Think Outside The Car

For many credit unions, financing recreational vehicles is a powerful way to shift loan portfolios into overdrive.


The best lenders don’t just mimic the competition — they adapt to the unique challenges and opportunities in their own marketplace. If you’re situated near an outdoor Mecca where alternative modes of transportation are a way of life or in a growing regional economy where members can afford to spend money to enhance their lifestyle, financing other vehicles besides cars and trucks is probably already a central component of your loan strategy.

But even for cooperatives that don’t fall into these special categories, a modest investment in recreational vehicle lending and dealer relationships can enhance traditional auto strategies or supplement volume during a slowdown.

Shipments of towable RVs and motor homes were up 14.6% and 27.3% respectively year over year in 2012, according to the Recreation Vehicle Industry Association. Motorcycle sales were up 2.6% last year, according to the Motorcycle Industry Council.

The three credit unions profiled below all have a significant lending advantage versus their comparable piers, achieving auto loan penetration rates ranging from 5% to 26 % above normal levels for their assets size. This success is due at least in part to an emphasis on recreational vehicle lending.

The Right Membership

“Our current portfolio is 19% recreational vehicles including boats, ATVs, motorcycles, utility vehicles, and campers,” says Linda Bodie, CEO of Element Federal Credit Union ($26.6M, Charleston, WV).  

“These types of loans are very important to our lending strategy and have helped us meet our goals without adding substantial risk to our portfolio,” she says.

Although some of these products could be considered a niche for other institutions to fill, Element saw the potential in the region and proactively addressed this need in a way that disconnected, large-scale national competitors couldn’t.

© Callahan & Associates |


Generated by Callahan & Associates' Peer-to-Peer Software.

“West Virginia certainly lives up to it's motto of wild and wonderful,” Bodie says. “We are a very outdoors kind of place, and people use these vehicles for work and play.”

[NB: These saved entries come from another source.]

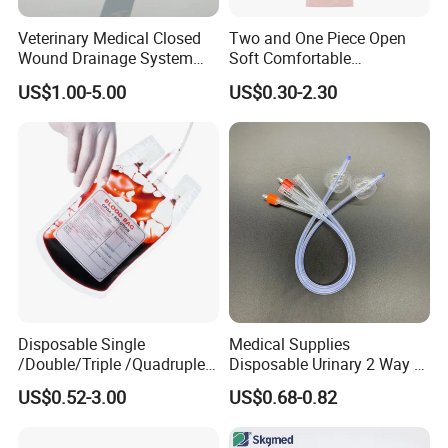
Veterinary Medical Closed
Two and One Piece Open
Wound Drainage System
Soft Comfortable
Silicone Fluted Drain
Convenient High Quality
US$1.00-5.00
US$0.30-2.30
Medical Ostomy Bag
Colostomy
Disposable Single
Medical Supplies
/Double/Triple /Quadruple
Disposable Urinary 2 Way 3
Blood Transfusion Bag
Way Male Female Urethral
US$0.52-3.00
US$0.68-0.82
Blood Bag Cpd 450ml
Silicone Foley Catheter with
Balloon 5ml - 50ml Catheter
Safety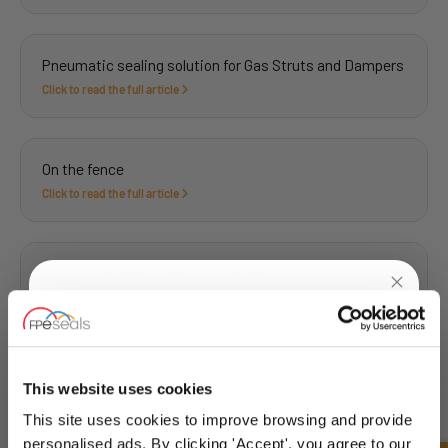
Pneumatic sealing solution for Gas Struts and Dampers
Click to read the full article
On the fence
Click to read the full article
Blue acetal wear rings for food depositor
Click to read the full article
UNLOCK
10% OFF
YOUR
FIRST ORDER
Sealing solution for corking machine at bottling plant
This website uses cookies
Click to read the full article
This site uses cookies to improve browsing and provide
Sign up for special offers and exclusive
personalised ads. By clicking 'Accept', you agree to our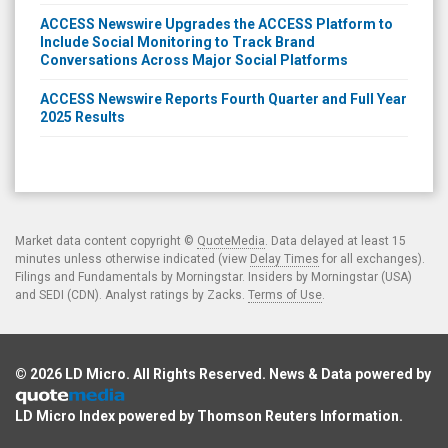
ACCESS Newswire Upgrades the ACCESS Platform to
Include Social Monitoring to Track Brand
Conversations Across Major Social Platforms
ACCESS Newswire Reports Fourth Quarter and Full Year
2025 Results
Market data content copyright ©
QuoteMedia
. Data delayed at least 15
minutes unless otherwise indicated (view
Delay Times
for all exchanges).
Filings and Fundamentals by Morningstar. Insiders by Morningstar (USA)
and SEDI (CDN). Analyst ratings by Zacks.
Terms of Use
.
© 2026
LD Micro
. All Rights Reserved. News & Data powered by
LD Micro Index powered by
Thomson Reuters Information
.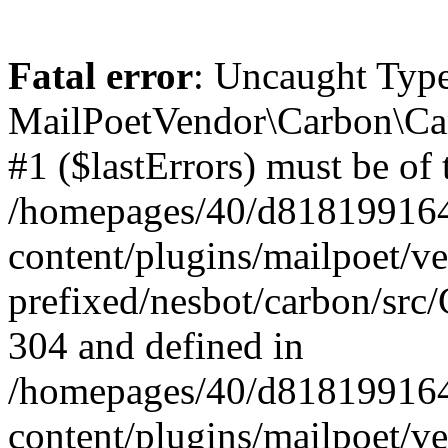
Fatal error
: Uncaught Type
MailPoetVendor\Carbon\Car
#1 ($lastErrors) must be of 
/homepages/40/d818199164/
content/plugins/mailpoet/v
prefixed/nesbot/carbon/src/
304 and defined in
/homepages/40/d818199164/
content/plugins/mailpoet/v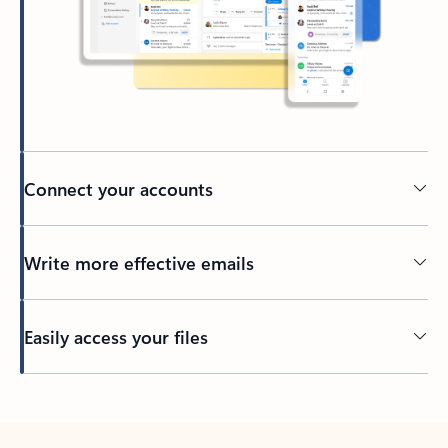
Connect your accounts
Write more effective emails
Easily access your files
Back to tabs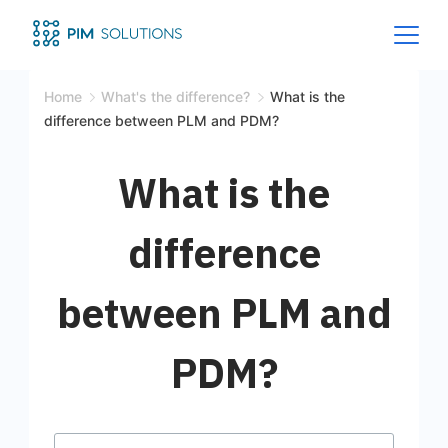
Home
What's the difference?
What is the
difference between PLM and PDM?
What is the
difference
between PLM and
PDM?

In a competitive market, recreational vehicle loans provided the extra boost that Element needed to achieve roughly 1.6% growth in used autos and a whopping 16.63% growth in new auto loans in 4Q 2012, according to Callahan & Associates’ Peer-To-Peer Software.

The Right Partnerships

Element’s new indirect lending strategy drives much of its success with recreational vehicle lending. Currently, the credit union partners with seven area dealerships that sell every kind of vehicle imaginable, from standard new and used autos to ATVs, RVs, and even boats.

© Callahan & Associates |


Generated by Callahan & Associates' Peer-to-Peer Software.

“Our members always know they can come back to us for an auto loan, but for the most part we’re focusing on offering our services to dealerships,” says Emily Chandler, lending manager for the credit union.  

One of the most important practices gleaned from this process is that dealers  — much like the credit union’s members — all have their own unique set of needs and expectations for service and accessibility.

 “We encourage dealers to text, Skype, or email us to stay in constant contact,” Chandler says. “We’re out there working right along with them.”

Going the extra mile in a business-to-business environment creates relationships that really last, for both the businesses and their customers.

“I was working with a boat dealer recently. He had a gentleman who couldn’t get approved for a loan so he called me,” says Miranda Nabers, loan officer and member services representative for Element. “I went ahead and processed the application, and the guy had great credit. He just had some student loans that he was paying on, but it was enough that nobody else was going to touch him. So I told the dealer, ‘Hey, we got this.’” 

The Right Timing

For some credit unions, shifting economic circumstances can be a cue to refocus or double down on recreational vehicle sales. In a region populated primarily by either high-earning federal government workers or employees in the booming oil industry, WesTex Community Credit Union ($52M, Kermit, TX) has experienced a steady demand for high-end consumer goods from its membership.

“When we have sustained good times, members start buying toys more and more,” says CEO Devora Mitchell. “Whether it’s boats, ATVs, or motorcycles, these toys are what members want.”

Although WesTex’s new auto loan balances dipped 2.95% in 4Q 2012, loan balances for used cars were up 14.4% during the same period.

At other credit unions, the booms are more seasonal. Spokane Teachers Credit Union ($1.7B, Spokane, WA) has seen its loan portfolio grow 12.2% for used cars and an incredible 76.2% for new cars as of 4Q 2012. 

© Callahan & Associates |


Generated by Callahan & Associates' Peer-to-Peer Software.

“RVs showed some surprising growth in 2012, and that category is expected to continue in 2013 as the weather begins to warm up,” says Bill Before, STCU’s chief financial officer.

Whether members are out to cast off the cabin fever brought on by a long winter, are preparing for the start of the hunting and fishing season, or are simply out to enjoy the fruits of a ripening local economy, success with these types of loans is often all about timing.

As marketing dollars remain tight, credit unions should schedule their biggest sales, incentives, and dealer pushes to coincide with prime buying seasons in their own specialized regions.